Decían que a Zapatero le gustaban las fotos más que a un tonto una tiza, pero en apenas seis meses Rajoy ya tiene un álbum de mayor volumen que el que coleccionó el leonés en dos legislaturas. La última, salvo que en las horas que median entre la entrega y la publicación de esta columna haya habido otra, que podría ser, lo muestra con gesto magnánimo entregando al arzobispo de Santiago el dichoso Códice Calixtino tan negligentemente custodiado en la Catedral de los botafumeiros volanderos. “Y la próxima vez tenéis más cuidado”, parece decirle en la instantánea el registrador de la propiedad en excedencia al baranda eclesial.

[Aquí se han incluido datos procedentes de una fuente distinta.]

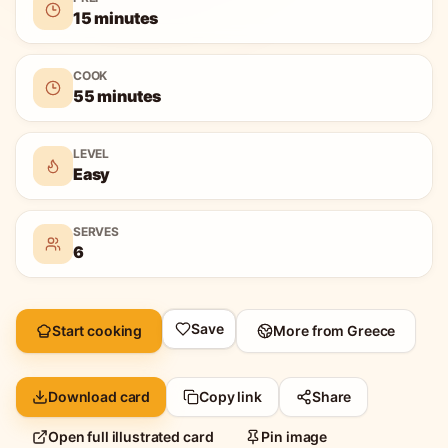
15 minutes
COOK
55 minutes
LEVEL
Easy
SERVES
6
Save
Start cooking
More from
Greece
Download card
Copy link
Share
Open full illustrated card
Pin image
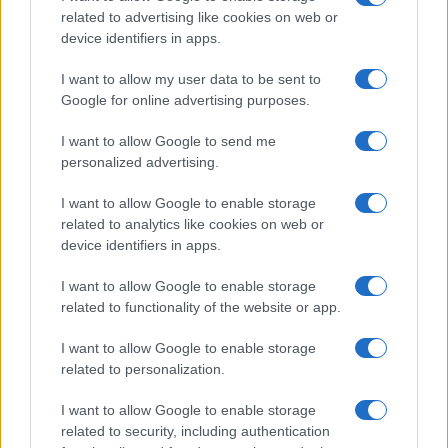
related to advertising like cookies on web or
device identifiers in apps.
I want to allow my user data to be sent to
Google for online advertising purposes.
I want to allow Google to send me
SHOW
personalized advertising.
I want to allow Google to enable storage
29.08.17. 16:57
related to analytics like cookies on web or
Britney Spears pokazala kako izgleda bez šminke:
device identifiers in apps.
'Ovo sam prava, neglamurozna ja'
I want to allow Google to enable storage
Saznaj više
related to functionality of the website or app.
I want to allow Google to enable storage
related to personalization.
I want to allow Google to enable storage
related to security, including authentication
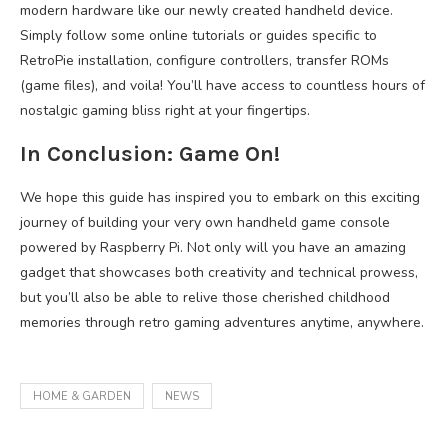
modern hardware like our newly created handheld device.
Simply follow some online tutorials or guides specific to
RetroPie installation, configure controllers, transfer ROMs
(game files), and voila! You’ll have access to countless hours of
nostalgic gaming bliss right at your fingertips.
In Conclusion: Game On!
We hope this guide has inspired you to embark on this exciting
journey of building your very own handheld game console
powered by Raspberry Pi. Not only will you have an amazing
gadget that showcases both creativity and technical prowess,
but you’ll also be able to relive those cherished childhood
memories through retro gaming adventures anytime, anywhere.
HOME & GARDEN
NEWS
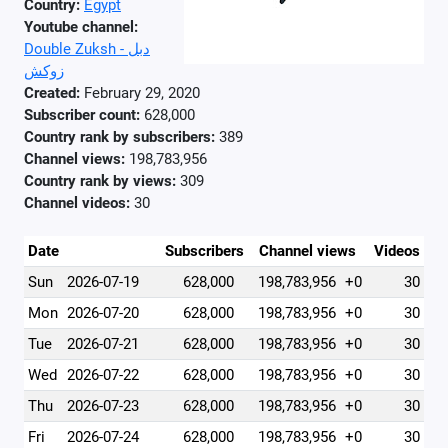
Country:
Egypt
Youtube channel:
Double Zuksh - دبل
زوكش
Created:
February 29, 2020
Subscriber count:
628,000
Country rank by subscribers:
389
Channel views:
198,783,956
Country rank by views:
309
Channel videos:
30
Date
Subscribers
Channel views
Videos
Sun
2026-07-19
628,000
198,783,956
+0
30
Mon
2026-07-20
628,000
198,783,956
+0
30
Tue
2026-07-21
628,000
198,783,956
+0
30
Wed
2026-07-22
628,000
198,783,956
+0
30
Thu
2026-07-23
628,000
198,783,956
+0
30
Fri
2026-07-24
628,000
198,783,956
+0
30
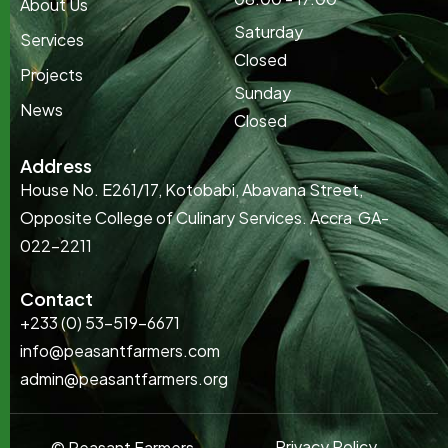
About Us
Saturday
Services
Closed
Projects
Sunday
News
Closed
Address
House No. E261/17, Kotobabi, Abavana Street,
Opposite College of Culinary Services. Accra GA-
022-2211
Contact
+233 (0) 53-519-6671
info@peasantfarmers.com
admin@peasantfarmers.org
Privacy Policy
© Peasant Farmers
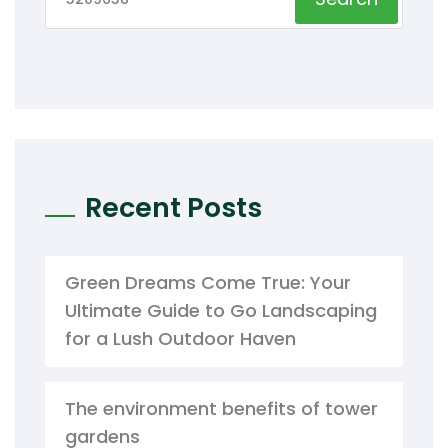
Recent Posts
Green Dreams Come True: Your
Ultimate Guide to Go Landscaping
for a Lush Outdoor Haven
The environment benefits of tower
gardens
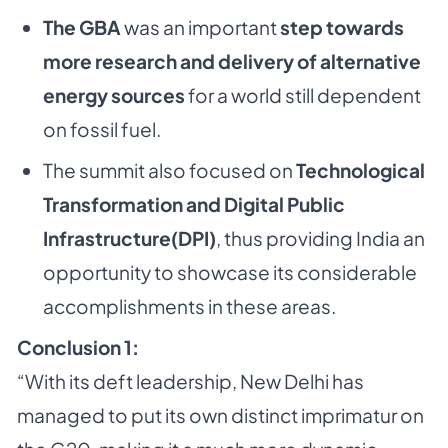
The GBA
was an important
step towards
more research and delivery of alternative
energy sources
for a world still dependent
on fossil fuel.
The summit also focused on
Technological
Transformation and Digital Public
Infrastructure(DPI)
, thus providing India an
opportunity to showcase its considerable
accomplishments in these areas.
Conclusion 1:
“With its deft leadership, New Delhi has
managed to put its own distinct imprimatur on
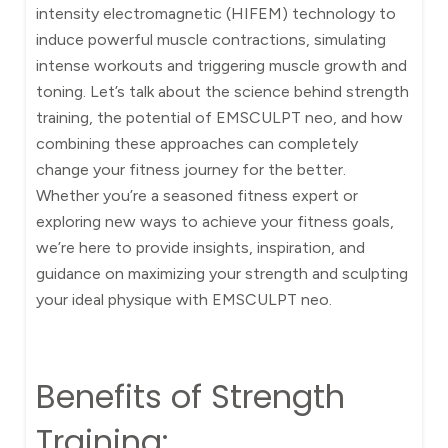
intensity electromagnetic (HIFEM) technology to
induce powerful muscle contractions, simulating
intense workouts and triggering muscle growth and
toning. Let’s talk about the science behind strength
training, the potential of EMSCULPT neo, and how
combining these approaches can completely
change your fitness journey for the better.
Whether you’re a seasoned fitness expert or
exploring new ways to achieve your fitness goals,
we’re here to provide insights, inspiration, and
guidance on maximizing your strength and sculpting
your ideal physique with EMSCULPT neo.
Benefits of Strength
Training:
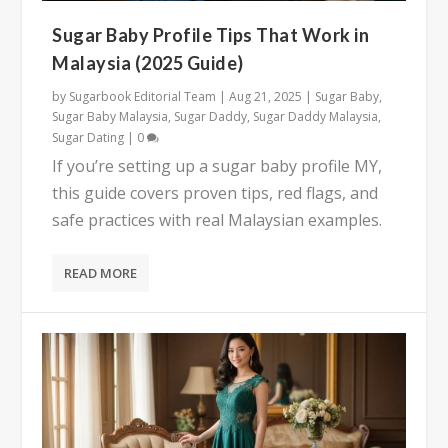
Sugar Baby Profile Tips That Work in
Malaysia (2025 Guide)
by
Sugarbook Editorial Team
|
Aug 21, 2025
|
Sugar Baby
,
Sugar Baby Malaysia
,
Sugar Daddy
,
Sugar Daddy Malaysia
,
Sugar Dating
|
0
If you’re setting up a sugar baby profile MY,
this guide covers proven tips, red flags, and
safe practices with real Malaysian examples.
READ MORE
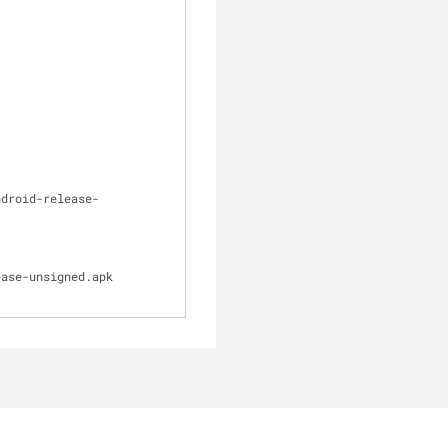
ndroid-release-
ase-unsigned.apk 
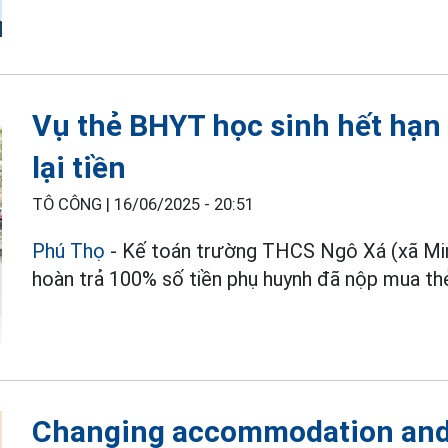
Vụ thẻ BHYT học sinh hết hạn
lại tiền
TÔ CÔNG |
16/06/2025 - 20:51
Phú Thọ
- Kế toán trường THCS Ngô Xá (xã Min
hoàn trả 100% số tiền phụ huynh đã nộp mua t
Changing accommodation and 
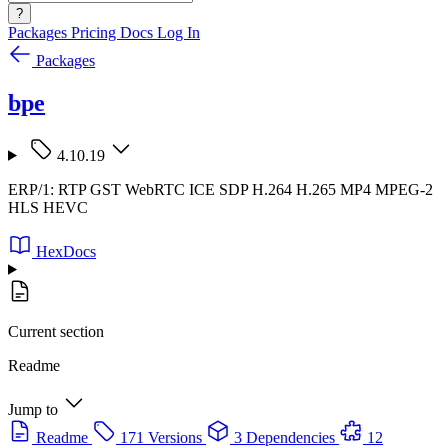
?
Packages
Pricing
Docs
Log In
Packages
bpe
4.10.19
ERP/1: RTP GST WebRTC ICE SDP H.264 H.265 MP4 MPEG-2
HLS HEVC
HexDocs
Current section
Readme
Jump to
Readme
171 Versions
3 Dependencies
12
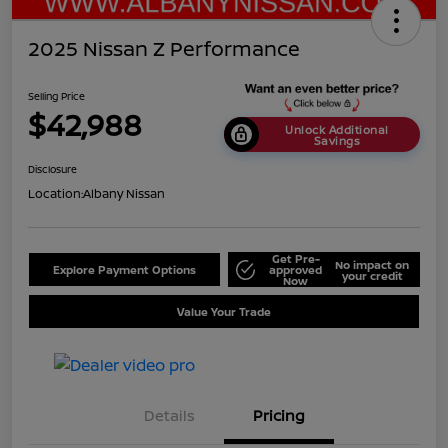
2025 Nissan Z Performance
Selling Price
$42,988
Unlock Additional
Savings
Disclosure
Location:
Albany Nissan
Get Pre-
No impact on
Explore Payment Options
approved
your credit
Now
Value Your Trade
Details
Pricing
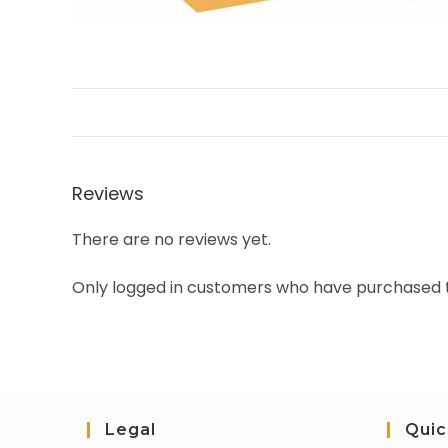
Reviews
There are no reviews yet.
Only logged in customers who have purchased t
Legal
Quic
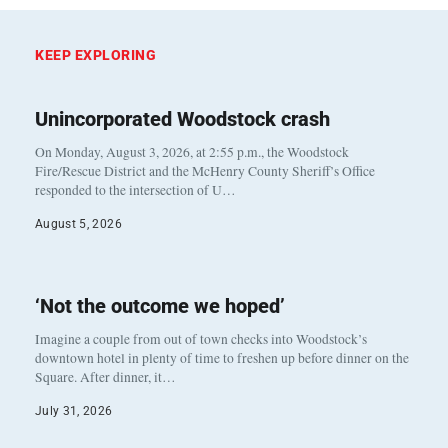
KEEP EXPLORING
Unincorporated Woodstock crash
On Monday, August 3, 2026, at 2:55 p.m., the Woodstock
Fire/Rescue District and the McHenry County Sheriff’s Office
responded to the intersection of U…
August 5, 2026
‘Not the outcome we hoped’
Imagine a couple from out of town checks into Woodstock’s
downtown hotel in plenty of time to freshen up before dinner on the
Square. After dinner, it…
July 31, 2026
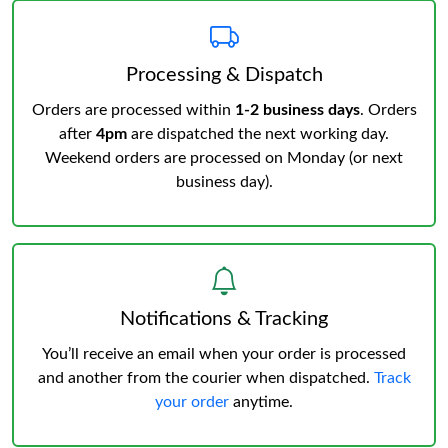
Processing & Dispatch
Orders are processed within
1-2 business days
. Orders
after
4pm
are dispatched the next working day.
Weekend orders are processed on Monday (or next
business day).
Notifications & Tracking
You’ll receive an email when your order is processed
and another from the courier when dispatched.
Track
your order
anytime.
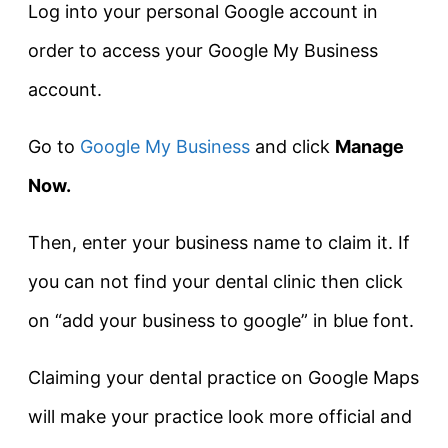
Log into your personal Google account in
order to access your Google My Business
account.
Go to
Google My Business
and click
Manage
Now.
Then, enter your business name to claim it. If
you can not find your dental clinic then click
on “add your business to google” in blue font.
Claiming your dental practice on Google Maps
will make your practice look more official and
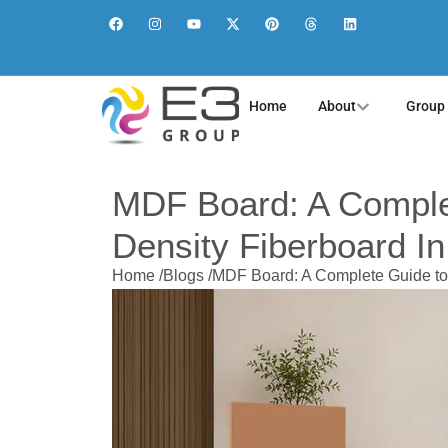
Home
About
Group
MDF Board: A Comple
Density Fiberboard I
Home /
Blogs /
MDF Board: A Complete Guide to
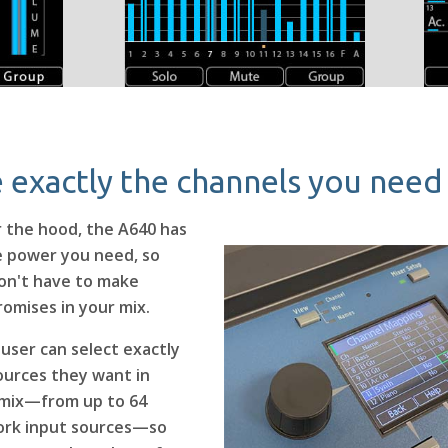
 exactly the channels you need
 the hood, the A640 has
he power you need, so
on't have to make
omises in your mix.
 user can select exactly
ources they want in
 mix—from up to 64
rk input sources—so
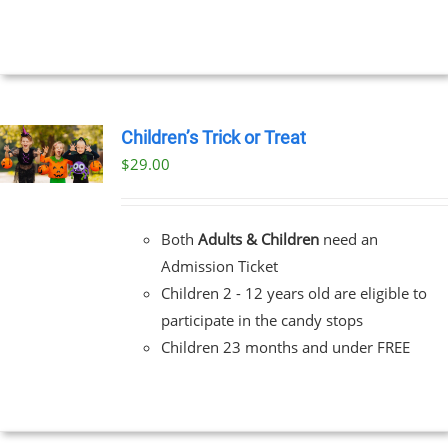
Children’s Trick or Treat
$
29.00
Both
Adults & Children
need an
Admission Ticket
Children 2 - 12 years old are eligible to
participate in the candy stops
Children 23 months and under FREE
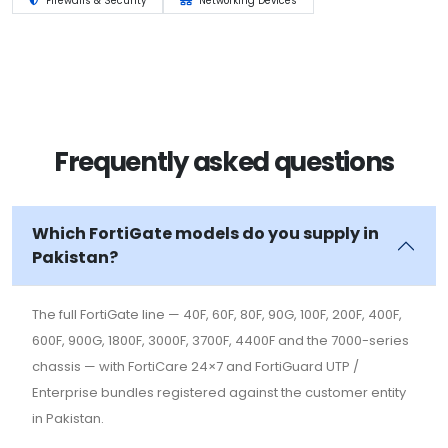
Firewalls & Security
Networking Devices
Frequently asked questions
Which FortiGate models do you supply in
Pakistan?
The full FortiGate line — 40F, 60F, 80F, 90G, 100F, 200F, 400F,
600F, 900G, 1800F, 3000F, 3700F, 4400F and the 7000-series
chassis — with FortiCare 24×7 and FortiGuard UTP /
Enterprise bundles registered against the customer entity
in Pakistan.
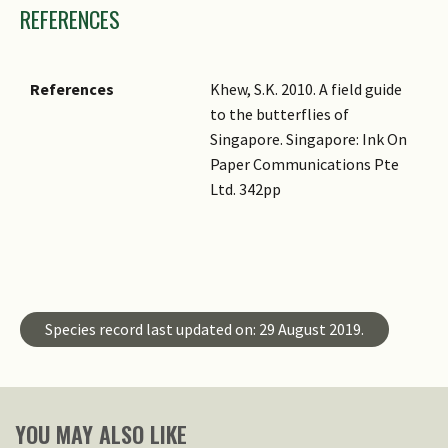
REFERENCES
References
Khew, S.K. 2010. A field guide
to the butterflies of
Singapore. Singapore: Ink On
Paper Communications Pte
Ltd. 342pp
Master ID
Species ID
Species record last updated on: 29 August 2019.
YOU MAY ALSO LIKE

La suerte es que era domingo y que los temibles mercados no están muy pendientes de estos ecos de sociedad localeros, porque si no, haría ya un buen rato que los hombres de negro estarían instalados en Moncloa barriendo las migajas del bienestar que aún quedan en la piel de toro. Si necesitaban alguna prueba más de la nula seriedad imperante al sur de los Pirineos, esa imagen berlanguiana del prócer obsequioso y suficiente junto a un encasullado vale por cien auditorías. Y menos mal que no estaban Cospedal o la lideresa Aguirre tocadas con peineta y mantilla española.
El retrato ha sido, en cualquier caso, el digno final del chusco asunto del robo del incunable. Al principio nos hicimos ilusiones de una trama a lo Dan Brown, con lo más granado del hampa internacional y poderosísimos intereses de fondo, y ha resultado una cutre actualización de la picaresca del siglo de oro. Ni traficantes de arte a gran escala, ni sectas milenarias, ni banqueros suizos. Todo se ha quedado en un chispas rebotado con tendencia a la cleptomanía, un deán escapado de alguna obra de Wenceslao Fernández Flórez y unos brazos tontos de la ley que han tardado un año entero en echar el guante a quien ahora dicen que siempre fue el primer sospechoso. Vamos, lo normal, la marca España.